# Data to process
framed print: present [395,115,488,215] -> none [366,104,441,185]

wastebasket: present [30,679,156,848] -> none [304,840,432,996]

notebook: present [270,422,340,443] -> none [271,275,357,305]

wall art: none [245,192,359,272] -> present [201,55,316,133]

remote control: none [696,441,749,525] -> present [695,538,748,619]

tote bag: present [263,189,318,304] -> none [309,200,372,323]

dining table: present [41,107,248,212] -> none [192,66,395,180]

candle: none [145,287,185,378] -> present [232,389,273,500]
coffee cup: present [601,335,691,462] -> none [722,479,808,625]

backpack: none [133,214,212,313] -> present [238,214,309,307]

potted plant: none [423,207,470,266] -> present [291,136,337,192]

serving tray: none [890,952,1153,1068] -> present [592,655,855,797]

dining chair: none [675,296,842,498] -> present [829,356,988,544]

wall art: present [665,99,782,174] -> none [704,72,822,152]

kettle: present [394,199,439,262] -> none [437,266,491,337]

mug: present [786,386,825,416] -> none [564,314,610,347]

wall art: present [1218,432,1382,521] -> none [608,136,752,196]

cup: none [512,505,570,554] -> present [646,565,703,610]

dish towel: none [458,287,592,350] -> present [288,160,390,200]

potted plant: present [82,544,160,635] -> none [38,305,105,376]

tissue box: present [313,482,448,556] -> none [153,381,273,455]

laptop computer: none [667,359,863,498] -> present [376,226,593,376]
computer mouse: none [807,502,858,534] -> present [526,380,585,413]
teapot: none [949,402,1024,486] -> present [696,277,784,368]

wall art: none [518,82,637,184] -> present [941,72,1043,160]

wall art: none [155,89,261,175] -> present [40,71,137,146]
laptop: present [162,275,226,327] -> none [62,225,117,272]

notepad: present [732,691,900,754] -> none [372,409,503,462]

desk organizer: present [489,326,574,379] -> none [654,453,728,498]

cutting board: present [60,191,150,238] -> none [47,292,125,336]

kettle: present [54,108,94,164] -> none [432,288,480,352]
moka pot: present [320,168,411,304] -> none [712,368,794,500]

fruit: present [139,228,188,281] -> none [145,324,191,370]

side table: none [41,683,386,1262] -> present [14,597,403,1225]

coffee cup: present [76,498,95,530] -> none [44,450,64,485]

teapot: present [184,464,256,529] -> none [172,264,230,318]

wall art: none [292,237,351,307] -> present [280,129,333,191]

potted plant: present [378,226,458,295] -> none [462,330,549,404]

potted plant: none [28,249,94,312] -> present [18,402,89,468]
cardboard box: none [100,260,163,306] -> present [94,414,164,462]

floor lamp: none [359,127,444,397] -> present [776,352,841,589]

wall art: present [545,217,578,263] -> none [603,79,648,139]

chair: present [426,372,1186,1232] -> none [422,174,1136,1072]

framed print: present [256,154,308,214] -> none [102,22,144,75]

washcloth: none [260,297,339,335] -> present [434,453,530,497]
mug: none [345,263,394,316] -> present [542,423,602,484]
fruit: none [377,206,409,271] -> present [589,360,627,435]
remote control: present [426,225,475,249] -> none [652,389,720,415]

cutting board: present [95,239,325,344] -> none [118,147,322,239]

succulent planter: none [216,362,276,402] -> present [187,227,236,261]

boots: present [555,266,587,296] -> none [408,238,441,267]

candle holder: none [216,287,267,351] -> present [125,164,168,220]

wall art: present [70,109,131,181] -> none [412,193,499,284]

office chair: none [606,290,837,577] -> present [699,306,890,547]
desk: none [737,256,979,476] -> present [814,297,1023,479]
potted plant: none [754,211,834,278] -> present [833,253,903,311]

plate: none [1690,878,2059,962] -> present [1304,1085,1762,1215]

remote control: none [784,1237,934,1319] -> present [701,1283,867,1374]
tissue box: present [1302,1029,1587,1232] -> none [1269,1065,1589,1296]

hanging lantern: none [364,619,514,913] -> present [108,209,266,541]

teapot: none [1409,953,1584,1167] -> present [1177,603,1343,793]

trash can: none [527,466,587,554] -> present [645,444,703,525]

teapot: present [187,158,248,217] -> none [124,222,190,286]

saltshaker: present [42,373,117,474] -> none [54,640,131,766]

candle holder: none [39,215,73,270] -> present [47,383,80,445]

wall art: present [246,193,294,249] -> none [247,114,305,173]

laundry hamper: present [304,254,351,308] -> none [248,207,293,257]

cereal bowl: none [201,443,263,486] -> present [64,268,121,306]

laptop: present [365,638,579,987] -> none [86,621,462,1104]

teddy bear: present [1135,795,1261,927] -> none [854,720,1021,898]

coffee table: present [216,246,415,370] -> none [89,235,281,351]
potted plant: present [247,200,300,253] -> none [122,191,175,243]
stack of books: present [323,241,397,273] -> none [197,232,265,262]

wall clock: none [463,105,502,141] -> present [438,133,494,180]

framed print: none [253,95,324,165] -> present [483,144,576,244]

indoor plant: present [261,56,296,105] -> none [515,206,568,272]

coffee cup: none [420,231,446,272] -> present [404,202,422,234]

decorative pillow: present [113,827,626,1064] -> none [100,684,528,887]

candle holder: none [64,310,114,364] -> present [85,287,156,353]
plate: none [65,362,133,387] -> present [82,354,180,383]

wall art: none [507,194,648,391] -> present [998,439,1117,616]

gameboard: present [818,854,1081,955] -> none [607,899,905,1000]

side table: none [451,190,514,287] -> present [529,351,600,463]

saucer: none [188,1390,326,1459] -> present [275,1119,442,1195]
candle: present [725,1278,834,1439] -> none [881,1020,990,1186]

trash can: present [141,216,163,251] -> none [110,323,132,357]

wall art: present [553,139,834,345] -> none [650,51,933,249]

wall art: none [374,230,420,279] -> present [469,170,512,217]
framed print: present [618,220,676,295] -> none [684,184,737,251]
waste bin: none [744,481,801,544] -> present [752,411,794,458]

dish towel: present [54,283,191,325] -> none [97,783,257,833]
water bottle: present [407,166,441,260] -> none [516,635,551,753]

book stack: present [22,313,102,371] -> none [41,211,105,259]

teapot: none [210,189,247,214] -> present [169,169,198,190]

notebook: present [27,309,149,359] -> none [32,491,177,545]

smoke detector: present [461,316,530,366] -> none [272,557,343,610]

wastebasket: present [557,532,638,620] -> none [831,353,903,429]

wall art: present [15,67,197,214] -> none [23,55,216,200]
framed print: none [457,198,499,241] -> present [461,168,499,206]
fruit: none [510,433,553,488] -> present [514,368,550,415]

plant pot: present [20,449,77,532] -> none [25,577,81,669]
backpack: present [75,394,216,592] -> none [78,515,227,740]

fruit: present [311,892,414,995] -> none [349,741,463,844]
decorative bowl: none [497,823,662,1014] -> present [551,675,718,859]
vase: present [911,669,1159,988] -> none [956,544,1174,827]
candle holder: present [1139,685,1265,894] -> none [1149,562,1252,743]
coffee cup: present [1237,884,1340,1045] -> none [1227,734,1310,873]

# Exercise
Please retype exactly, and only, the lines starting at the one that contains "candle holder: present" and ending with the last line of the material.

# Output below
candle holder: present [1139,685,1265,894] -> none [1149,562,1252,743]
coffee cup: present [1237,884,1340,1045] -> none [1227,734,1310,873]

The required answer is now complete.